Para o economista, a questão está em não existirem lóbis. Como se sabe, existem casos em que há pressão, exercida por grupos organizados, sobre o poder político, com o objetivo de obter benefícios. «O problema é como toda a dinâmica política funciona. Há uma clientela muito difusa porque todos consumimos», resume. Para Marvão Pereira, faltarão sempre argumentos de justiça social e de eficiência económica que justifiquem «o IVA dos espetáculos a 6% e a luz a 23%. Há dinheiro para diminuir o IVA e é mais justo socialmente».
O ambiente é mesmo uma preocupação?
À margem da comparação entre o IVA que é aplicado a determinadas matérias, o economista destaca ainda que pouco tem sido falado em matéria ambiental: «Temos todas as instâncias internacionais a chamarem a atenção para a descarbonização e nós temos discussões sem falar deste ponto. Ou não acreditamos nas questões climáticas ou achamos que é um facto, mas não sabemos o que andamos a fazer. Tudo o que aumente sem justificação o preço da eletricidade é caminhar na direção errada. Tudo o que seja diminuir a carga fiscal nos produtos de petróleo é ir na direção errada».
A pesar em tudo isto está ainda o facto de Portugal continuar a ser um país pobre em mais campos do que muitos admitem. «Ainda vivemos numa certa pobreza energética. Até mesmo em termos de aquecimento», explica Marvão Pereira, acrescentando que, na discussão do Brexit, um dos argumentos a favor tinha exatamente a ver com a fatura da luz. Os regulamentos não permitiam que o IVA fosse inferior a 5%, mas era intenção de muitos que fosse o mais baixo possível, se possível, perto de zero.
A tendência de haver um grande peso nas contas dos portugueses chegou mesmo a motivar uma análise ao setor em 2015. Uma das conclusões mais importantes era que os preços tinham começado a cair, especialmente desde 2013, na Alemanha e em França. Em Portugal, tudo na mesma. «Os dois primeiros países referidos têm conseguido, através da evolução das tecnologias e outros meios, reduzir os seus preços de eletricidade, sendo que tanto Portugal como Espanha debatem-se com o seu isolamento geográfico.»
Recorde-se que a fatura da luz começou a pesar mais depois de o IVA ter aumentado em 2011. Portugal estava então mergulhado num contexto de resgate financeiro internacional.

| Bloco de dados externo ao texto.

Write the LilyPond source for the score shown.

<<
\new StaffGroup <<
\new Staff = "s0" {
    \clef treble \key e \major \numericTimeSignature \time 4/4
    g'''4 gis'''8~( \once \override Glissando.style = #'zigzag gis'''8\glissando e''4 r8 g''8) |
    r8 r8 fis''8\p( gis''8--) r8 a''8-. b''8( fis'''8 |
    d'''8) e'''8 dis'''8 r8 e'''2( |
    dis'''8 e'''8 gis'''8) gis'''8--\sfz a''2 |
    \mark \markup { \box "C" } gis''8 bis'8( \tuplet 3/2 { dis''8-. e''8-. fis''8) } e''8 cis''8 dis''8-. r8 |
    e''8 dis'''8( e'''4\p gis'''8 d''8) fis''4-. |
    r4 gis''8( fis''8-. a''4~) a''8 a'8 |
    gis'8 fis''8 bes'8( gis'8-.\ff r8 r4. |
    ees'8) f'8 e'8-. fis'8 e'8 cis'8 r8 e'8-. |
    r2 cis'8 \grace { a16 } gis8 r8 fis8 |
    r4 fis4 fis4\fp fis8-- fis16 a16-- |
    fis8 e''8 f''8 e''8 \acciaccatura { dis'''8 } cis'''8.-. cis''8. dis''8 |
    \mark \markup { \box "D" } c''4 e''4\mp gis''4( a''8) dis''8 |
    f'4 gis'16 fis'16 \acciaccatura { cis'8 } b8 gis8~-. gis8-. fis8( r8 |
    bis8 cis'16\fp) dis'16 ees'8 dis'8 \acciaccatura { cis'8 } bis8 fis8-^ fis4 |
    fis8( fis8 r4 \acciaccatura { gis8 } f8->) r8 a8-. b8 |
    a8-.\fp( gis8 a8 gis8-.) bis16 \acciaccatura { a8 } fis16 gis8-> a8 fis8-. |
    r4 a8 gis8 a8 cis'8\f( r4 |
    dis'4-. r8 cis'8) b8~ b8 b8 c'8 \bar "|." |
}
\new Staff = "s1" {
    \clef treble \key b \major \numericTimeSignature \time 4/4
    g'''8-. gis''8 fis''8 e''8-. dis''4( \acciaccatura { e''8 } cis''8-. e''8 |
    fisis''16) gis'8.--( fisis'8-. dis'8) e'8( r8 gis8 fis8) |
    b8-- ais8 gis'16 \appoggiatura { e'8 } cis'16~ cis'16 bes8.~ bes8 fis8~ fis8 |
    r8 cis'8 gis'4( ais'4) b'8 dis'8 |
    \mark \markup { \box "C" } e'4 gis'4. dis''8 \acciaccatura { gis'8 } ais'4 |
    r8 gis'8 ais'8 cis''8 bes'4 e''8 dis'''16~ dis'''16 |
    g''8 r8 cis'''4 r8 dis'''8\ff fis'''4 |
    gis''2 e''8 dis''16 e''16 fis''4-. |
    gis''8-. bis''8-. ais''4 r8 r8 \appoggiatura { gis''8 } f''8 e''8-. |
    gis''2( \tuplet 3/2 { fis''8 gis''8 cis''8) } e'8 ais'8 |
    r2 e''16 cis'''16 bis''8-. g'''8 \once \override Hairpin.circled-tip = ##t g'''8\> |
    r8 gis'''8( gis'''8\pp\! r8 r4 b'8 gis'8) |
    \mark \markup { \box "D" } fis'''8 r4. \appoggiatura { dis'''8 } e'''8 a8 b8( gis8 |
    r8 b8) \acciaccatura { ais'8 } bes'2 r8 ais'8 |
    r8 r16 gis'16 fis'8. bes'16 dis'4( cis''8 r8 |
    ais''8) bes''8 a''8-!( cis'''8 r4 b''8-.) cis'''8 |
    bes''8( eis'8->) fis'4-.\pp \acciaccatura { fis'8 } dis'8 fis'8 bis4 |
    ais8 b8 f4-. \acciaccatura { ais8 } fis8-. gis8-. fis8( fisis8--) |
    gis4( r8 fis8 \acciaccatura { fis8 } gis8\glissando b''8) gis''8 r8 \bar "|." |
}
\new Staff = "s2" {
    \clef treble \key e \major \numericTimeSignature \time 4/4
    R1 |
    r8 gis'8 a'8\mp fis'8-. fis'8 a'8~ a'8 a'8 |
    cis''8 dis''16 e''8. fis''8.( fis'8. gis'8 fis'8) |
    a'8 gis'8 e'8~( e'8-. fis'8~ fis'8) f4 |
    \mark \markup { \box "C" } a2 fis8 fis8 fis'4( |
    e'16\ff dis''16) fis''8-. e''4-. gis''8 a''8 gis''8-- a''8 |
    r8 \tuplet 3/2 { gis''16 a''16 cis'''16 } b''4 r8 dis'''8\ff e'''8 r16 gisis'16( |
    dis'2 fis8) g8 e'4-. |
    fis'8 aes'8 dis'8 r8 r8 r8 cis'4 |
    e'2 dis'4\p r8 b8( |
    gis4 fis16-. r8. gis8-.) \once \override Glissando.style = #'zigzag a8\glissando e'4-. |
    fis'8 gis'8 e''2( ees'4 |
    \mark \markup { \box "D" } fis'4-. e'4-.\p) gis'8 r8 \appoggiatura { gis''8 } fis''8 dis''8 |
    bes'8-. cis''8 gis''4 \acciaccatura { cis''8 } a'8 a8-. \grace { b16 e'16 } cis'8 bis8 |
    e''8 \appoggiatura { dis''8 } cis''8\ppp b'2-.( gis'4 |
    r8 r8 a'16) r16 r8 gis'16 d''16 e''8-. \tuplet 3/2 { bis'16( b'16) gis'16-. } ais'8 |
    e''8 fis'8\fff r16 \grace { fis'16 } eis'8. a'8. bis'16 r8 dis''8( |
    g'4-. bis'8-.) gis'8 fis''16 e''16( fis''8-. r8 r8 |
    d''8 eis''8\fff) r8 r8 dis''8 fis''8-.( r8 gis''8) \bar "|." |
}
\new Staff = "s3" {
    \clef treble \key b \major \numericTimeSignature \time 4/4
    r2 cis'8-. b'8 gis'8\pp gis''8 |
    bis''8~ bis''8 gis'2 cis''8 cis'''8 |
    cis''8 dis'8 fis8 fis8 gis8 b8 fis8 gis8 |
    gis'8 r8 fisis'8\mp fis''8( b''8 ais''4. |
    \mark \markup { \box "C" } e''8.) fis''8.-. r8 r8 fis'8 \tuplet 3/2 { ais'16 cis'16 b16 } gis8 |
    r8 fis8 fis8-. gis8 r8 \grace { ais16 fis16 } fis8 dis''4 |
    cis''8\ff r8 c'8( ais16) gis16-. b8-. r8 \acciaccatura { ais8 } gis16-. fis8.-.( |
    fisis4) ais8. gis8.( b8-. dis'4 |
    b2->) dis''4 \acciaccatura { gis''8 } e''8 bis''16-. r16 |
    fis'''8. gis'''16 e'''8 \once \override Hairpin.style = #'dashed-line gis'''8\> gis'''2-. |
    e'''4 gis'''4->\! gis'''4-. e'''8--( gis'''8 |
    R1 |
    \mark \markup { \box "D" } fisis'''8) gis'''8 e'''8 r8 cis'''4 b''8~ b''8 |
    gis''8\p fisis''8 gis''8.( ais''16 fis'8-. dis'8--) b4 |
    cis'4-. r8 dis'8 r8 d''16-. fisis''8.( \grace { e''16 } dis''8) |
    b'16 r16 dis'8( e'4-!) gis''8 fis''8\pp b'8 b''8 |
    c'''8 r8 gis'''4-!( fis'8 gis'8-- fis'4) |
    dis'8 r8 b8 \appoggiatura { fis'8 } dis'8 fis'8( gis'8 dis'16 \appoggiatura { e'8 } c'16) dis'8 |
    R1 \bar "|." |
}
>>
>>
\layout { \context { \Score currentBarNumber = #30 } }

Uma das consequências foi o aumento da taxa estatutária do IVA na eletricidade de 6 para 23%. A medida era para ser temporária, mas não foi. Sete anos depois, continua a ser das medidas que mais pesa nas contas anuais dos portugueses.
De acordo com a Entidade Reguladora dos Serviços Energéticos (ERSE), os impostos representam atualmente 19% do preços das faturas. O verdadeiro peso é dos custos políticos (36%) e, entre eles, estão, por exemplo, as rendas municipais e subsídios das renováveis.
O preço da luz esteve em destaque na discussão do Orçamento para 2019. Houve vontade de baixar o IVA da eletricidade, mas o PS e a direita travaram. Algumas das vozes mais críticas apontam mesmo o dedo à falta de uma discussão séria sobre o assunto, pelo menos, em comparação à discussão em torno da carga fiscal aplicada a outra matérias e setores.
Uma outra questão analisada foi a dupla subsidiação das renováveis atingir os 300 milhões de euros. Uma auditoria da Inspeção Geral das Finanças determinou que os produtores de energia renovável beneficiaram nas tarifas e ainda em apoios.